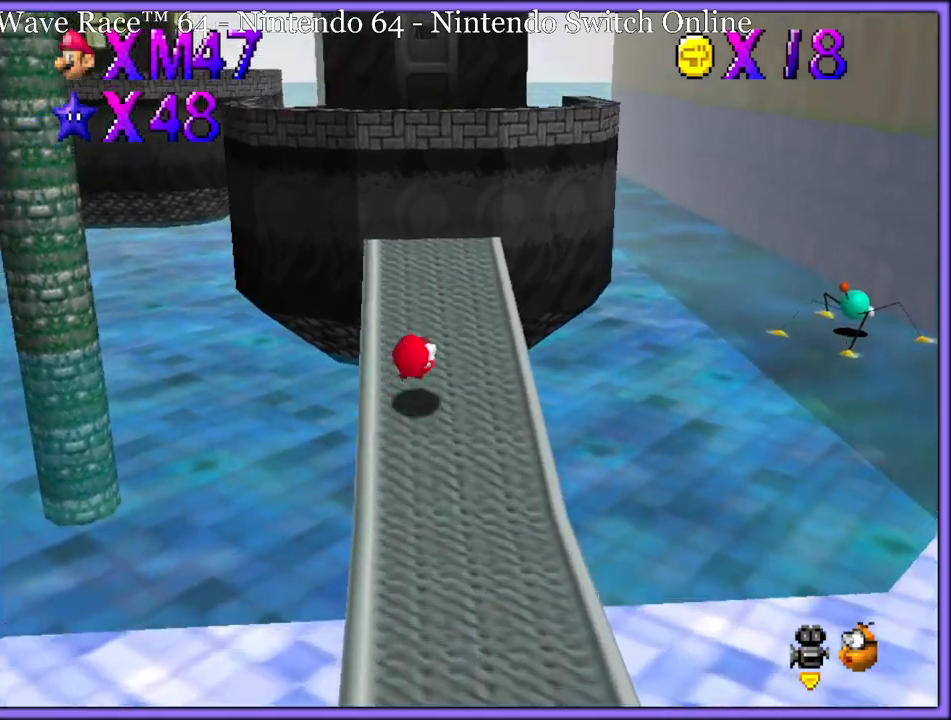
{"dt_ms": 500, "buttons": ["A"], "left_stick": "down-right", "button_events": [[183, "B", "down"], [250, "A", "up"], [250, "B", "up"], [500, "A", "down"]]}
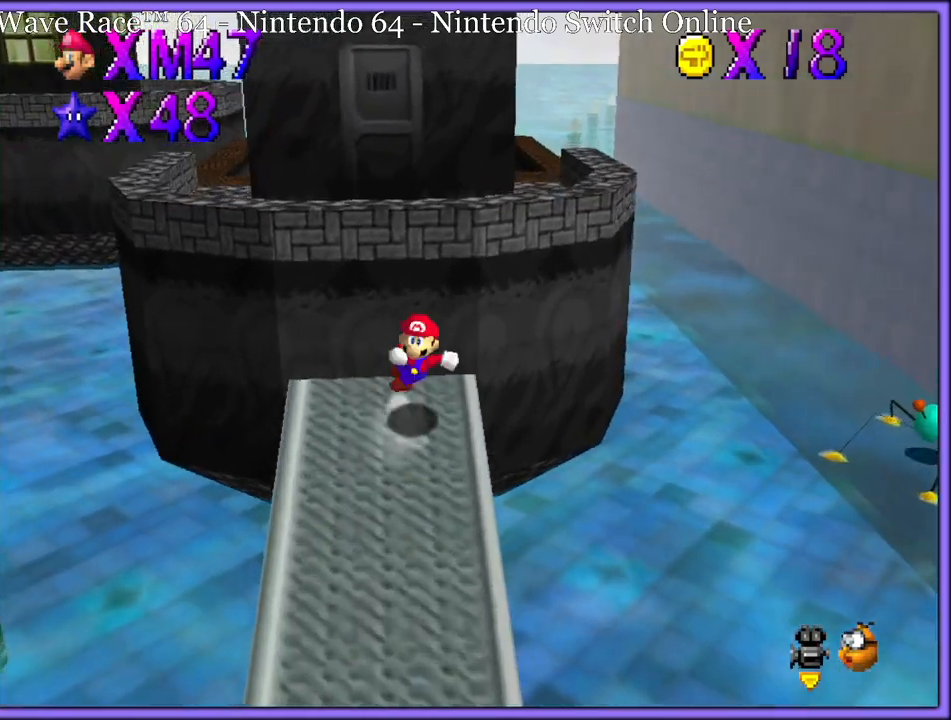
{"dt_ms": 500, "buttons": ["A"], "left_stick": "left", "button_events": []}
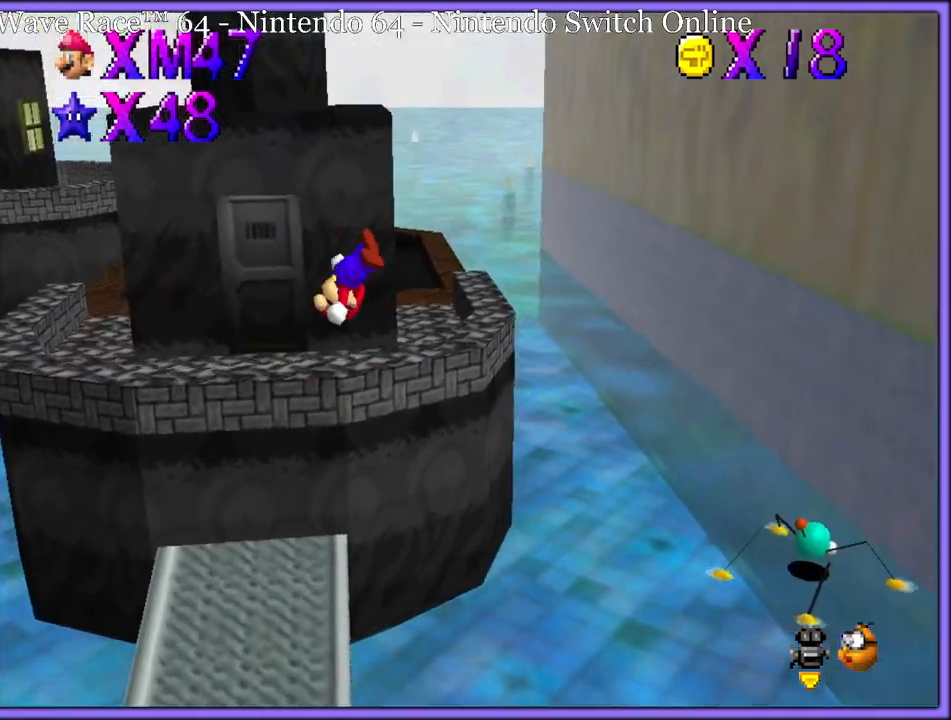
{"dt_ms": 500, "buttons": [], "left_stick": "up-left", "button_events": [[67, "A", "up"], [400, "C_RIGHT", "down"], [500, "C_RIGHT", "up"]]}
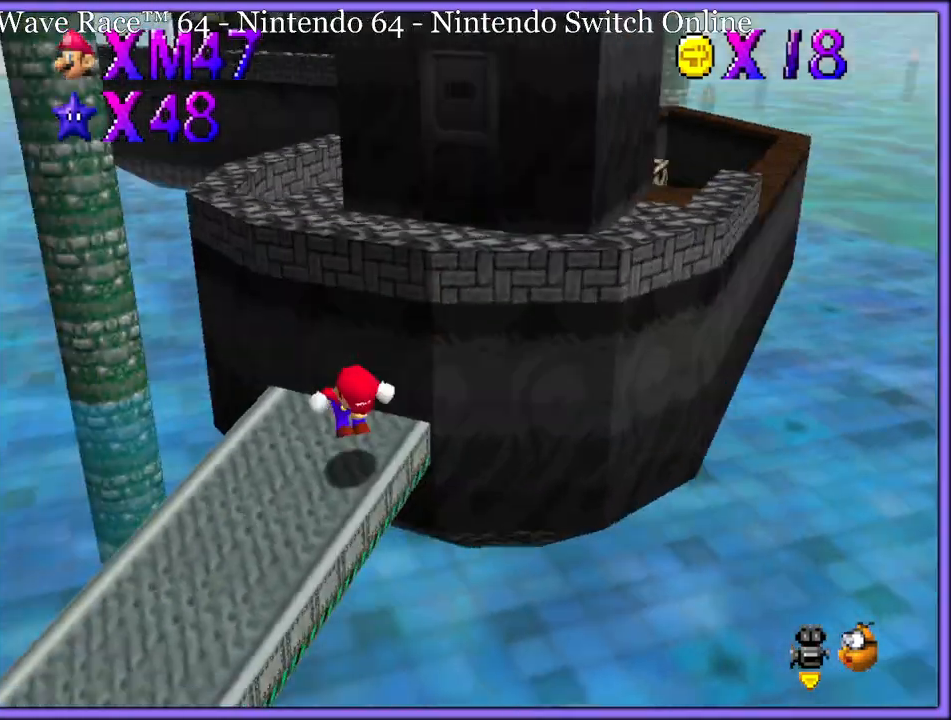
{"dt_ms": 500, "buttons": [], "left_stick": "left", "button_events": [[233, "B", "down"], [333, "B", "up"]]}
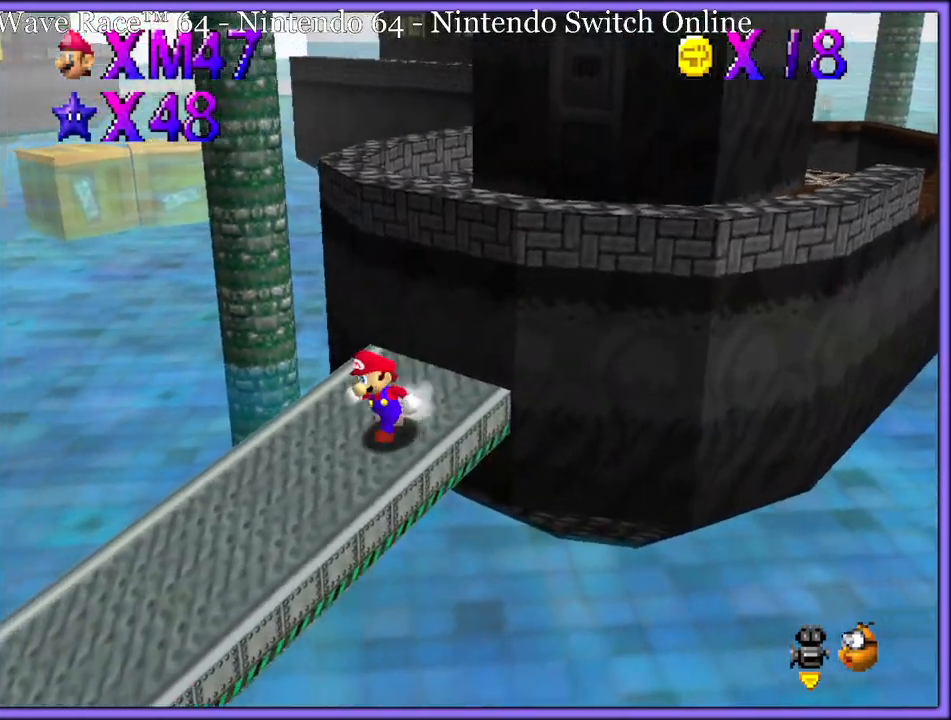
{"dt_ms": 500, "buttons": [], "left_stick": "center", "button_events": [[283, "A", "down"], [400, "A", "up"]]}
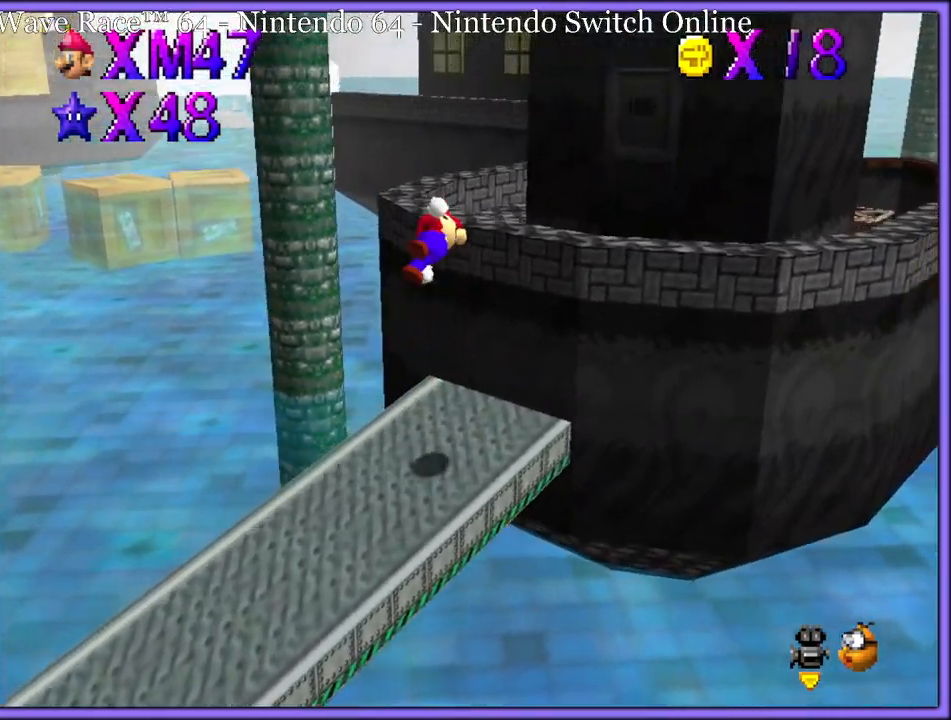
{"dt_ms": 500, "buttons": [], "left_stick": "right", "button_events": []}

········

Pictures in the records above should not be copied. Repeat everything else exactly.

■ **RESULT OF THIS EXERCISE**:
{"dt_ms": 500, "buttons": ["A"], "left_stick": "down-right", "button_events": [[183, "B", "down"], [250, "A", "up"], [250, "B", "up"], [500, "A", "down"]]}
{"dt_ms": 500, "buttons": ["A"], "left_stick": "left", "button_events": []}
{"dt_ms": 500, "buttons": [], "left_stick": "up-left", "button_events": [[67, "A", "up"], [400, "C_RIGHT", "down"], [500, "C_RIGHT", "up"]]}
{"dt_ms": 500, "buttons": [], "left_stick": "left", "button_events": [[233, "B", "down"], [333, "B", "up"]]}
{"dt_ms": 500, "buttons": [], "left_stick": "center", "button_events": [[283, "A", "down"], [400, "A", "up"]]}
{"dt_ms": 500, "buttons": [], "left_stick": "right", "button_events": []}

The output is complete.